A World Cup with a positive impact

The 2023 Rugby World Cup in France is following the footsteps of the Paris 2024 Games. Its organising committee, headed by Claude Atcher, unveiled its social and environmental policy on Tuesday 7 December in Paris. It looks like a sister to the vision of the Paris 2024 OCOG. The stated objective is to organise a positive impact competition in less than two years and to set new standards for an international sporting event in terms of social responsibility, inclusion and sustainable development.
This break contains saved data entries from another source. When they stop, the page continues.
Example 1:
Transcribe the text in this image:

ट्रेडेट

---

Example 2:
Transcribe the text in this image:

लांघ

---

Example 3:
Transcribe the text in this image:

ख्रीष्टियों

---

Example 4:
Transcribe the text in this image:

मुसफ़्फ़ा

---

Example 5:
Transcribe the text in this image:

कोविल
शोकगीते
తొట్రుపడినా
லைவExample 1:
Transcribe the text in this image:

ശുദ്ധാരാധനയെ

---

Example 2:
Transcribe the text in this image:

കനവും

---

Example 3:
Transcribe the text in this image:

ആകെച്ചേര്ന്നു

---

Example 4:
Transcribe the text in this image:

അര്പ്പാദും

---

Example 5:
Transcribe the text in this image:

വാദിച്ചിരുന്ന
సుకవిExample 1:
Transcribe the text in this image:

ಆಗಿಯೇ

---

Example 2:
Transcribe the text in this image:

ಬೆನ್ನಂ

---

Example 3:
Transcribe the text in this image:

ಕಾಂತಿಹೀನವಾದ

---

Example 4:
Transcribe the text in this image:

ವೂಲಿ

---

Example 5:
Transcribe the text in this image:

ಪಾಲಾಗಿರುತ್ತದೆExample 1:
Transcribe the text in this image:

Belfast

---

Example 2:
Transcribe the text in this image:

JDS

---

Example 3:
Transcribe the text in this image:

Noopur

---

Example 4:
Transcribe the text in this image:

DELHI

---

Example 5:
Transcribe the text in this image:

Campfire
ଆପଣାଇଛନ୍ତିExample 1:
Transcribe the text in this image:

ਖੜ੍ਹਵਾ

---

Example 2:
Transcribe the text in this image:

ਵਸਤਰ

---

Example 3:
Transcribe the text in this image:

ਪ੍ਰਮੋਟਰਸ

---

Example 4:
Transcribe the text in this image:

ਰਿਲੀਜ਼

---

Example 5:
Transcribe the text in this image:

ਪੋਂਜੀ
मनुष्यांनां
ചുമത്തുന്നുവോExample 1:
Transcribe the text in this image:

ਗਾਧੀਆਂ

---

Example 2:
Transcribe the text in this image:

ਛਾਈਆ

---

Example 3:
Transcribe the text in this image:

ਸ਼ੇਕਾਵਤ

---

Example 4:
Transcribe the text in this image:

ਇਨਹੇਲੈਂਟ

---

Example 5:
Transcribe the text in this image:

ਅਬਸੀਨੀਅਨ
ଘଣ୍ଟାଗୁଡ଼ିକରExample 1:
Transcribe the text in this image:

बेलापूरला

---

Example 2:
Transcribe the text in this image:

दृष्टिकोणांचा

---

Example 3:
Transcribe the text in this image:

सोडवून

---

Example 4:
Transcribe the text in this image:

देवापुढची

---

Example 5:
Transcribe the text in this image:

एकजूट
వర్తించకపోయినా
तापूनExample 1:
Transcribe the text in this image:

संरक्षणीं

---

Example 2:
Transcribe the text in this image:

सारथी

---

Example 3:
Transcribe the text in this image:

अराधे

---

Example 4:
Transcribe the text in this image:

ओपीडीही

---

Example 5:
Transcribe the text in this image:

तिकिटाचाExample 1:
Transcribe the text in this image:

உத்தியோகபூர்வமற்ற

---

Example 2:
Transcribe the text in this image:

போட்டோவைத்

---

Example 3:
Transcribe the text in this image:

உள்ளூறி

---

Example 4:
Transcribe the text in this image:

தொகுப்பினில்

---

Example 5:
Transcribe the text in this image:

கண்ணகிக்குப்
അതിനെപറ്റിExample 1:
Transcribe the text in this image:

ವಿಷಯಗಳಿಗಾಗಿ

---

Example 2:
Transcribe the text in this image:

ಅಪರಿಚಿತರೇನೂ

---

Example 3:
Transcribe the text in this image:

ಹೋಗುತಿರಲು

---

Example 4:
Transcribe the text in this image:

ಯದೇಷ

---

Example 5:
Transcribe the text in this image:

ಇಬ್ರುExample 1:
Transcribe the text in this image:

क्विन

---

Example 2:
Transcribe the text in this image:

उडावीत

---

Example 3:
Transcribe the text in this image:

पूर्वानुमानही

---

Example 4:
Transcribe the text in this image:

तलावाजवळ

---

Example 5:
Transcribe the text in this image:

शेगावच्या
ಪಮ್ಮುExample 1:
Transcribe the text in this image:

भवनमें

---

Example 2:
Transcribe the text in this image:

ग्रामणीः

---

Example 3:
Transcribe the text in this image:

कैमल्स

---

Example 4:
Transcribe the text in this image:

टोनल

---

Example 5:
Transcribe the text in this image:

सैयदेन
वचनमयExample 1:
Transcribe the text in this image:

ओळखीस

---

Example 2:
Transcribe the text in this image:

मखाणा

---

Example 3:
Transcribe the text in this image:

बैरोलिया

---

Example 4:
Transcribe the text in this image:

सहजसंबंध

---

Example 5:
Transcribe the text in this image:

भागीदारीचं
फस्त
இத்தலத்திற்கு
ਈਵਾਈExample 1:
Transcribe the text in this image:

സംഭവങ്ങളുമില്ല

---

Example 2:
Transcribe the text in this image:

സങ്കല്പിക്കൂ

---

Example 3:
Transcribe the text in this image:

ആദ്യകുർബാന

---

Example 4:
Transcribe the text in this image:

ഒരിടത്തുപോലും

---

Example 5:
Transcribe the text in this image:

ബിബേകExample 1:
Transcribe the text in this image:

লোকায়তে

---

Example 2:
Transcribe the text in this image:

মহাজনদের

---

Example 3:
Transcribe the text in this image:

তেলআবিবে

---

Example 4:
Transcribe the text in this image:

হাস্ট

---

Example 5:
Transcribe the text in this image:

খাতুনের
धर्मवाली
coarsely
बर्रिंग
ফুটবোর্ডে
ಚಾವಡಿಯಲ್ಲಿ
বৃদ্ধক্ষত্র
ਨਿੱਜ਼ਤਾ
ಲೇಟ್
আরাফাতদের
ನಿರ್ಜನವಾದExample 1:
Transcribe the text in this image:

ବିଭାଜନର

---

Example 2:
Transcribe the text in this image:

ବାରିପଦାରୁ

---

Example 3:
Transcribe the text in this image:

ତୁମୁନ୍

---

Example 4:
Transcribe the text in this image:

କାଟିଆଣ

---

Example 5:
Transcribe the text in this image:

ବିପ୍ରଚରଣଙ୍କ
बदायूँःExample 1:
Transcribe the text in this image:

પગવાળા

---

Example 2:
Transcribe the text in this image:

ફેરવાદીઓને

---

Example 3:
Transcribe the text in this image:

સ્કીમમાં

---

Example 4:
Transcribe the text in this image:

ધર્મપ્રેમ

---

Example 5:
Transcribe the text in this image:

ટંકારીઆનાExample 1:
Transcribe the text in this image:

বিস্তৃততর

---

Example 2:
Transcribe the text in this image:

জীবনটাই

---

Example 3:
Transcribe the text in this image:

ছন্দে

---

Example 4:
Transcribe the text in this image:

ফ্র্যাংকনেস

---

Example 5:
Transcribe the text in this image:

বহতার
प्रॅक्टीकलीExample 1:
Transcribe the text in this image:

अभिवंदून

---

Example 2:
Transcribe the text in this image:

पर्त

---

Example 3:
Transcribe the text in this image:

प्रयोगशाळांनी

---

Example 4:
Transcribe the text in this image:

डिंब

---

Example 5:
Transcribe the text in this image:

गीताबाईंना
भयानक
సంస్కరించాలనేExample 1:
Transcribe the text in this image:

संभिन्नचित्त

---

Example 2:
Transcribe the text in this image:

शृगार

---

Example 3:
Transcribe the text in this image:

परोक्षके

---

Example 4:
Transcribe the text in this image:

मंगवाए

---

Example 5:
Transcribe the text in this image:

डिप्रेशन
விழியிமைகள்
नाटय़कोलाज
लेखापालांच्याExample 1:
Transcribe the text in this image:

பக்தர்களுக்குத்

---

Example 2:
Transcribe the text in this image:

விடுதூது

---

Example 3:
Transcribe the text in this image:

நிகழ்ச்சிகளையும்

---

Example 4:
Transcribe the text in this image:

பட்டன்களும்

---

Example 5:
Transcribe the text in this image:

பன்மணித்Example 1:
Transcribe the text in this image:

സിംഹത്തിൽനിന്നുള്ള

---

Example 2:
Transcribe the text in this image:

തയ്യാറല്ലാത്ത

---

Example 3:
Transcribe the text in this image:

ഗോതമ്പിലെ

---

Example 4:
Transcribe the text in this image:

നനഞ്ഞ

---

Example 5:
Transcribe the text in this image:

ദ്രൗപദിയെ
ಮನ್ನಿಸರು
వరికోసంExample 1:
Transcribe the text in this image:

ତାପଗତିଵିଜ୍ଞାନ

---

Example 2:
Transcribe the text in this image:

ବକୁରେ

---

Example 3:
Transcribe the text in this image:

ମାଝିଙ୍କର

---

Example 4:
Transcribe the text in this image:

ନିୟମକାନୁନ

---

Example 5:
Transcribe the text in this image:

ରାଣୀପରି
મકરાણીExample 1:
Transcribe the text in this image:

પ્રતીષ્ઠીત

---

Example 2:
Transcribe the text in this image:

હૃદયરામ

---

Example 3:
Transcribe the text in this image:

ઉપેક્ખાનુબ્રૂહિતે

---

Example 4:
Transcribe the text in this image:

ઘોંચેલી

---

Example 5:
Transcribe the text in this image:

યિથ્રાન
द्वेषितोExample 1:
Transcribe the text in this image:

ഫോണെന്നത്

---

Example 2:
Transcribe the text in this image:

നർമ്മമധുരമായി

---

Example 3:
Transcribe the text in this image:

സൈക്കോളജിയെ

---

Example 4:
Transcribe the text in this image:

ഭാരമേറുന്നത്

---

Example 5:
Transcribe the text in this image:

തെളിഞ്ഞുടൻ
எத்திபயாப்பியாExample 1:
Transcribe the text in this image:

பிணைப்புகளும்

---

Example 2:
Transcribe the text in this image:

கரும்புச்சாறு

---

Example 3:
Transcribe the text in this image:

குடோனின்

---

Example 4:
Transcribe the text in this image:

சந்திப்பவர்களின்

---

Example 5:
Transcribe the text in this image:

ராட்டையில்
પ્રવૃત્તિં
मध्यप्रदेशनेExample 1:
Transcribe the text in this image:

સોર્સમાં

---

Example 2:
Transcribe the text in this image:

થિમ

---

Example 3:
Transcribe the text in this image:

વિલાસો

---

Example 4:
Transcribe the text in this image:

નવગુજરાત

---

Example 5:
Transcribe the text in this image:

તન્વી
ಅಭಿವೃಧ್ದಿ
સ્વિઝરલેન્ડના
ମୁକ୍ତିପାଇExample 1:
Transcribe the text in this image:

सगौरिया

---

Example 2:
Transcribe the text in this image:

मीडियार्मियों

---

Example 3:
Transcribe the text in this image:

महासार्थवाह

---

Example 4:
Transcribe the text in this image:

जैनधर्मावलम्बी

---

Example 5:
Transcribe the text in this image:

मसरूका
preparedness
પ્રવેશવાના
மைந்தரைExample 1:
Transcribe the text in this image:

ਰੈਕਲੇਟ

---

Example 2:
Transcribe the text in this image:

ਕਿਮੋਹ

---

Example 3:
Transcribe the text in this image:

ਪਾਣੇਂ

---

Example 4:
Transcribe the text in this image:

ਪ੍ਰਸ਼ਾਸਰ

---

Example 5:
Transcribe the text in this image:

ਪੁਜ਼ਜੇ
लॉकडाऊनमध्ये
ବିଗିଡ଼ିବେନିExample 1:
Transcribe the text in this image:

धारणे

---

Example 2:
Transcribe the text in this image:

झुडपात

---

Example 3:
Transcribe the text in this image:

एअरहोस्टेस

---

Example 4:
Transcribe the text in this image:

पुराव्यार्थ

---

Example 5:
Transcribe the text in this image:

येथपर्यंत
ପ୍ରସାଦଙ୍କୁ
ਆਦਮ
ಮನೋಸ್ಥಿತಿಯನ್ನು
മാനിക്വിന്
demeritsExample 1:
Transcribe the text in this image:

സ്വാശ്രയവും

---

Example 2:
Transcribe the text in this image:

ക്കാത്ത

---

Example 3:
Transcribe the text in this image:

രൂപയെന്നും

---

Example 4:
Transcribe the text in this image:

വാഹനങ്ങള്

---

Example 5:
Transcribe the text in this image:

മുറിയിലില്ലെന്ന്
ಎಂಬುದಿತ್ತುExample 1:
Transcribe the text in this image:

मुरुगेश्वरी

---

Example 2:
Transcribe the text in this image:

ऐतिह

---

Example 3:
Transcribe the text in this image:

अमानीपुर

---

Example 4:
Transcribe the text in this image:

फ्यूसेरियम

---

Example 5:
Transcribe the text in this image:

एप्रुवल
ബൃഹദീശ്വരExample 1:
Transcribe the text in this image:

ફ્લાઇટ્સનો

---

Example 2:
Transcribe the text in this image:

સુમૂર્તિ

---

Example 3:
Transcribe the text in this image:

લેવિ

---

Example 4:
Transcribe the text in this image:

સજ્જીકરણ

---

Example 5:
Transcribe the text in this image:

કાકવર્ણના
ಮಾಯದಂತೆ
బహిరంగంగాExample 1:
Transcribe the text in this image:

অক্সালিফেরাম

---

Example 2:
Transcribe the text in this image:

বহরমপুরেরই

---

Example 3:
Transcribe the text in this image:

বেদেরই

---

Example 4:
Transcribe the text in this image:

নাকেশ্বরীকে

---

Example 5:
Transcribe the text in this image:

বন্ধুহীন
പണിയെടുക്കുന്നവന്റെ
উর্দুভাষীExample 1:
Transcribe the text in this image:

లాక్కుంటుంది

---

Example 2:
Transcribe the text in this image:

No less. To achieve this, France 2023 has announced four commitments: to act for a sustainable and circular economy; to commit to education, training and employment; to reduce the impact on the environment; to support inclusion and accessibility. In parallel, the organising committee presented fifteen innovative projects, already active or soon to be deployed, which will provide concrete proof of its action. Examples? Like Paris 2024, the 2023 World Cup relies on a responsible purchasing policy, based on a grid of environmental criteria, which will reserve contracts for companies in the social and solidarity economy (SSE). Its Campus 2023 programme aims to train 3,000 young people in the sports event industry through three courses (sport, tourism, security). The organising committee also announced last week that a Wheelchair Rugby World Cup would be held alongside the global tournament, between the quarter-finals and semi-finals. It will be held in a French city yet to be determined. Other initiatives include a digital platform for green mobility where eco-responsible solutions will be listed (carpooling, green taxis, electric scooters and buses, etc.), and the use of recycled computer components to manufacture the medals for France 2023. Finally, the 660 players of the World Cup will be mobilized to engage in positive impact initiatives, on and off the pitch.